Let \(\langle M \rangle\) be the encoding of a Turing machine as a string over…
2014
Let \(\langle M \rangle\) be the encoding of a Turing machine as a string over \(Σ = \{0,1\}\). Let
\(L=\left\{\langle M \rangle \mid M \text{ is a Turing machine that accepts a string of length 2014} \right\}.\)
Then \(L\) is:
- A.
decidable and recursively enumerable
- B.
undecidable but recursively enumerable
- C.
undecidable and not recursively enumerable
- D.
decidable but not recursively enumerable
Attempted by 71 students.
Show answer & explanation
Correct answer: B
Key insight: membership asks whether a given Turing machine accepts at least one string from a fixed finite set (all strings of length 2014). This makes the language semidecidable, but not decidable.
Why it is recursively enumerable (semi-decidable):
There are finitely many strings of length 2014 (2^2014 many). For a given machine M, run M on all these strings in dovetailed fashion (simulate one step on each input in rounds).

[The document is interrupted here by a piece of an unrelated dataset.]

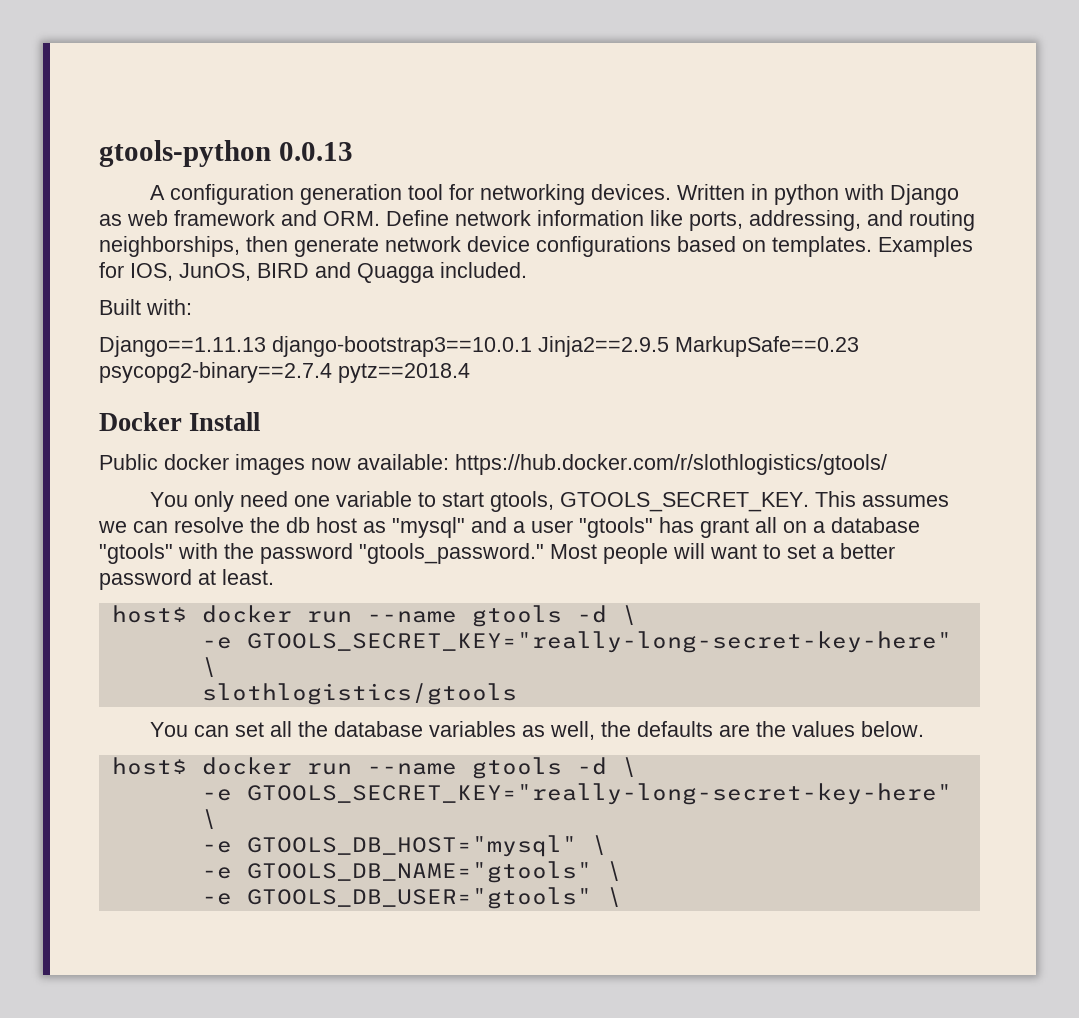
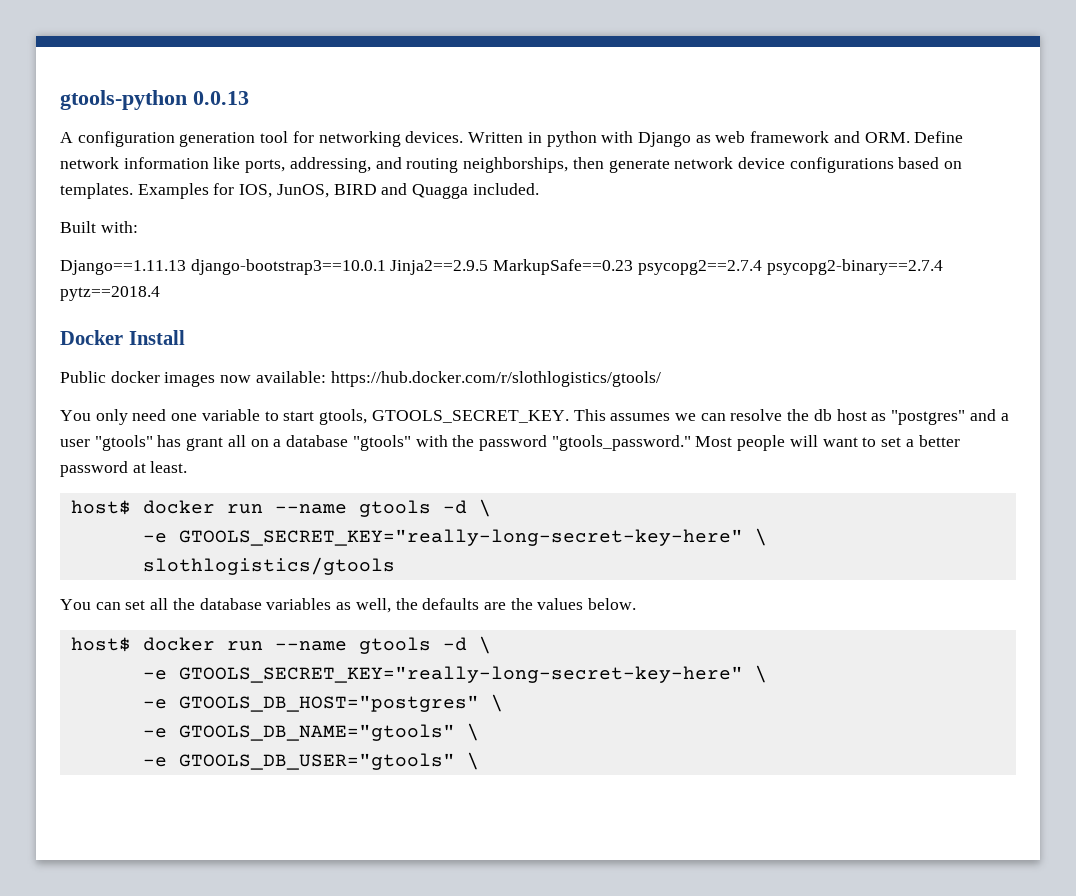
(859, 346) none -> [637,260,762,275] psycopg2==2.7.4
[392,517,465,538] "mysql" -> [891,410,966,425] "postgres"
[246,835,577,857] GTOOLS_DB_HOST="mysql" -> [178,695,479,712] GTOOLS_DB_HOST="postgres"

If any simulation accepts, the dovetailing will eventually reach that accepting configuration, so we can accept <M>. If none accept we never halt. Thus the language is recursively enumerable.
Why it is undecidable:
Reduce the acceptance (or halting) problem to this problem. Given an instance of the undecidable acceptance/halting problem (a machine N and input w), construct a machine M' that behaves as follows on inputs of length 2014: if the input equals a fixed chosen string s of length 2014, M' simulates N on w and accepts iff N accepts w; for any other length-2014 input, M' immediately rejects.
Then M' accepts some string of length 2014 iff N accepts w. Thus deciding whether a machine accepts some length-2014 string would decide the original undecidable problem. Therefore the language is undecidable.
Conclusion: the language is recursively enumerable but not decidable.